◆ **Requirement**
The pictures are to be left out when the listing below is reproduced word for word.
------------------------
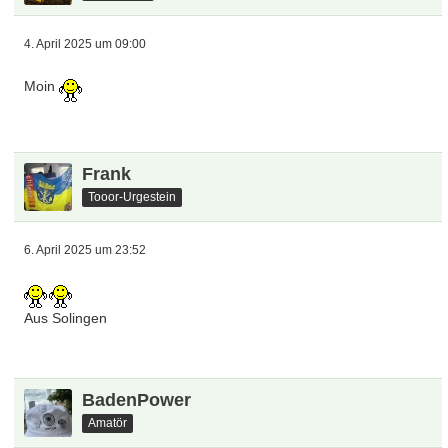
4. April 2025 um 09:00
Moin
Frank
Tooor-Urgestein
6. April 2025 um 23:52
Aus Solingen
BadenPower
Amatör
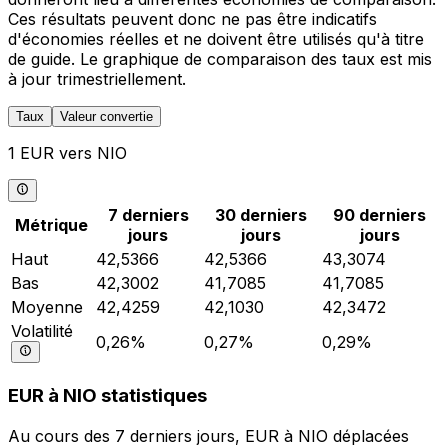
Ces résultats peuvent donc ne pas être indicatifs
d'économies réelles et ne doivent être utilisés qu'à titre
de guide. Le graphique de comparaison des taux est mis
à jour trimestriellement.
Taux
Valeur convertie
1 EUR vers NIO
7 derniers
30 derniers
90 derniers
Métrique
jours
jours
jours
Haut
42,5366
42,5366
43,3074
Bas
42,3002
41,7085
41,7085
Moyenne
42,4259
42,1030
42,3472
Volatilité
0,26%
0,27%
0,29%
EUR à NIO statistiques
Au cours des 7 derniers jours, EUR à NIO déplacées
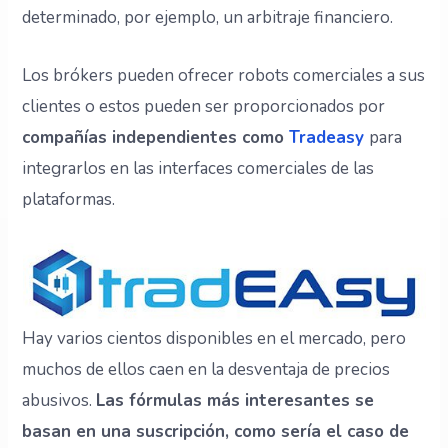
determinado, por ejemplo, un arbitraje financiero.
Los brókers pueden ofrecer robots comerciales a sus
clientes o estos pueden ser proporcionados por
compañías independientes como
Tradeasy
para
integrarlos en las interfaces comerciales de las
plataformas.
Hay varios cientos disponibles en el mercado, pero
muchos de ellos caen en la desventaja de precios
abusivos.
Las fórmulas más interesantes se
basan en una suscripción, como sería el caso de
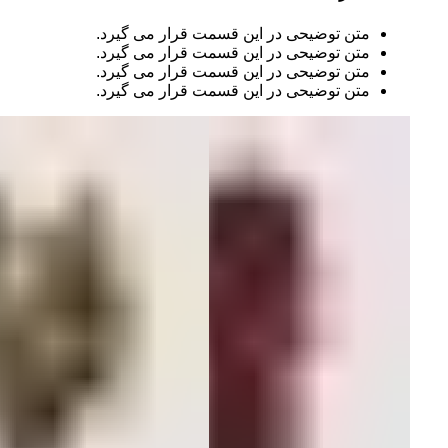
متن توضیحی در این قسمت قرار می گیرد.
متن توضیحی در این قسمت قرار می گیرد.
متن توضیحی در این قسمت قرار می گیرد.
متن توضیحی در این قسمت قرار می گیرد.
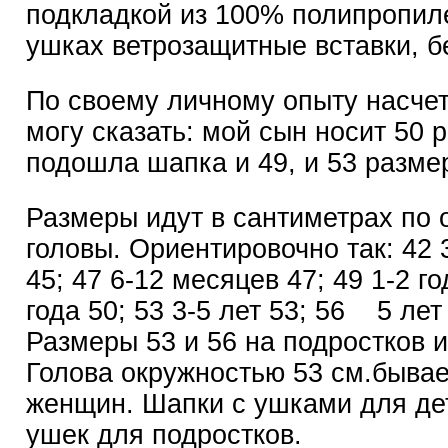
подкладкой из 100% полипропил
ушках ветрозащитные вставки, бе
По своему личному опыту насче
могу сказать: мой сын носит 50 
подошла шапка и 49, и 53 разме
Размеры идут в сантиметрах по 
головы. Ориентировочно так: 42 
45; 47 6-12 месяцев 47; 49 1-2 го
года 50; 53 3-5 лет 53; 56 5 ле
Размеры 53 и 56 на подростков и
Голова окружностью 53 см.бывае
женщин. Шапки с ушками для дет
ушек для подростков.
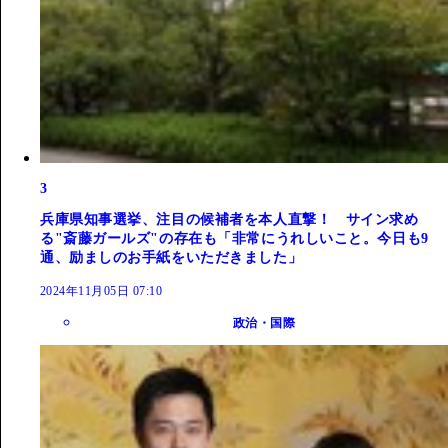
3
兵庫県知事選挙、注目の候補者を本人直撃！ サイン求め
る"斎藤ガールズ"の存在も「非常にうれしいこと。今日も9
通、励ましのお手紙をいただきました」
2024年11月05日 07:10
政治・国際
------------------------
◆ **Reply**
4. April 2025 um 09:00
Moin
Frank
Tooor-Urgestein
6. April 2025 um 23:52
Aus Solingen
BadenPower
Amatör
Ces résultats peuvent donc ne pas être indicatifs
d'économies réelles et ne doivent être utilisés qu'à titre
de guide. Le graphique de comparaison des taux est mis
à jour trimestriellement.
Taux
Valeur convertie
1 EUR vers NIO
7 derniers
30 derniers
90 derniers
Métrique
jours
jours
jours
Haut
42,5366
42,5366
43,3074
Bas
42,3002
41,7085
41,7085
Moyenne
42,4259
42,1030
42,3472
Volatilité
0,26%
0,27%
0,29%
EUR à NIO statistiques
Au cours des 7 derniers jours, EUR à NIO déplacées
determinado, por ejemplo, un arbitraje financiero.
Los brókers pueden ofrecer robots comerciales a sus
clientes o estos pueden ser proporcionados por
compañías independientes como
Tradeasy
para
integrarlos en las interfaces comerciales de las
plataformas.
Hay varios cientos disponibles en el mercado, pero
muchos de ellos caen en la desventaja de precios
abusivos.
Las fórmulas más interesantes se
basan en una suscripción, como sería el caso de
متن توضیحی در این قسمت قرار می گیرد.
متن توضیحی در این قسمت قرار می گیرد.
متن توضیحی در این قسمت قرار می گیرد.
متن توضیحی در این قسمت قرار می گیرد.
подкладкой из 100% полипропил
ушках ветрозащитные вставки, бе
По своему личному опыту насче
могу сказать: мой сын носит 50 
подошла шапка и 49, и 53 разме
Размеры идут в сантиметрах по 
головы. Ориентировочно так: 42 
45; 47 6-12 месяцев 47; 49 1-2 го
года 50; 53 3-5 лет 53; 56 5 ле
Размеры 53 и 56 на подростков и
Голова окружностью 53 см.бывае
женщин. Шапки с ушками для дет
ушек для подростков.
3
兵庫県知事選挙、注目の候補者を本人直撃！ サイン求め
る"斎藤ガールズ"の存在も「非常にうれしいこと。今日も9
通、励ましのお手紙をいただきました」
2024年11月05日 07:10
政治・国際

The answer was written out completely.